I should point out that I was born and raised in the Diaspora. I have, at different points
in my life, been involved peripherally with these organizations. For a young Armenian
growing up on the East coast of the US, with a strong Armenian background, there is
absolutely no doubt that many of the organizations allowed not only a welcomed social
structure but an easily accepted identity - organizations that would allow me to embrace
both my American and Armenian identities, without making me explain myself. It was at an
AGBU school that I learned the Armenian alphabet: at an AYF camp that I first studied the
Armenian Genocide. For these reasons, and many more, I applaud many of these
organizations, be they political or religious - they have played a pivotal role in
maintaining and facilitating the Armenian identity for so many in the Diaspora. As a
greater community, we rely on these organizations to help us maintain our identity, to
help unify us and inform us.
Any organization which helps maintain an identity is at risk of providing an identity:
instead of helping develop thought and ideas, it may direct or even replace the process.
In a world where time is limited, the facets of life and its goals are many, these
organizations, sometimes dangerously so, replace individual thinking and true debate with
Party thoughts.
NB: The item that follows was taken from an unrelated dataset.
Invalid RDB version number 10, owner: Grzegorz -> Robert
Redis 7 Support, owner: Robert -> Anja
This isn't necessarily always bad, but it must have its checks and
balances system, like any other. And when that is lost, through sensationalism, guilt, or
diversion, the tendency of ambition and power to overtake organizations can run unabated.
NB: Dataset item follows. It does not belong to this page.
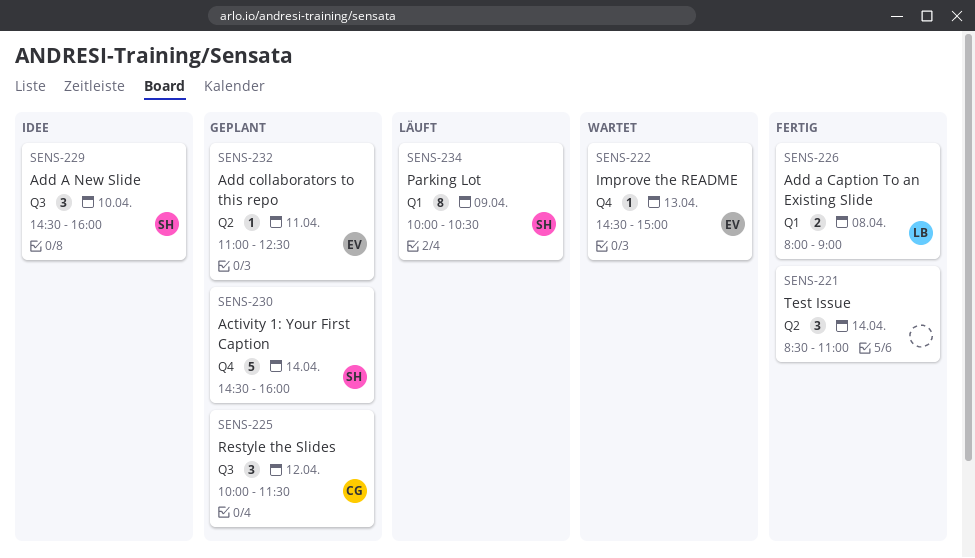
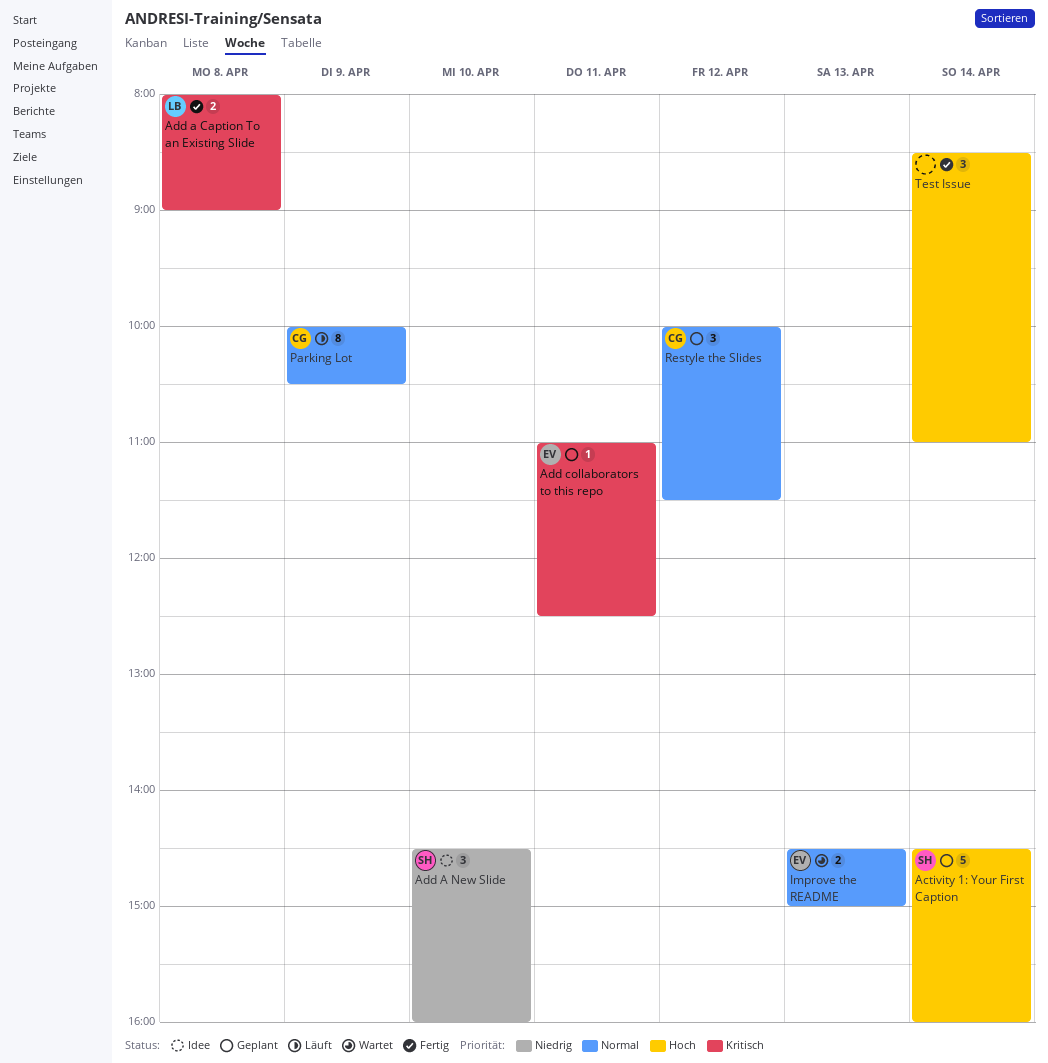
Improve the README, estimate: 1 -> 2
Parking Lot, owner: SH -> CG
Time and time again, over the past 20 years, starting from the Kharabagh movement in 1988,
the independence of Armenia in 1991, the different regimes of the past 17 years, and now
the events of the past two months, those in the Diaspora not directly intertwined with any
organization have seen what we thought were the fundaments of these organizations not only
be debated, but traded, in effect, sold.
In effect, despite a plethora of beneficial programs, many of these organizations have
lost sight of their goals - maybe it is my misunderstanding. I thought the Armenian
Nation, including the people of Armenia, were an end for which there were many different
means. It seems these organizations have become, or think themselves, the end for which
they are the means.
What is more basic, and less political, than the following truths: a government opening
fire on its own people, repressing media, denying the right to protest, implementing a
policy of random imprisonment and beating.
Why is there even a question whether such actions should be condemned?
Have these organizations strayed so far from the dreams of their founding fathers that
they cannot stand up for the rights of the citizens in Armenia?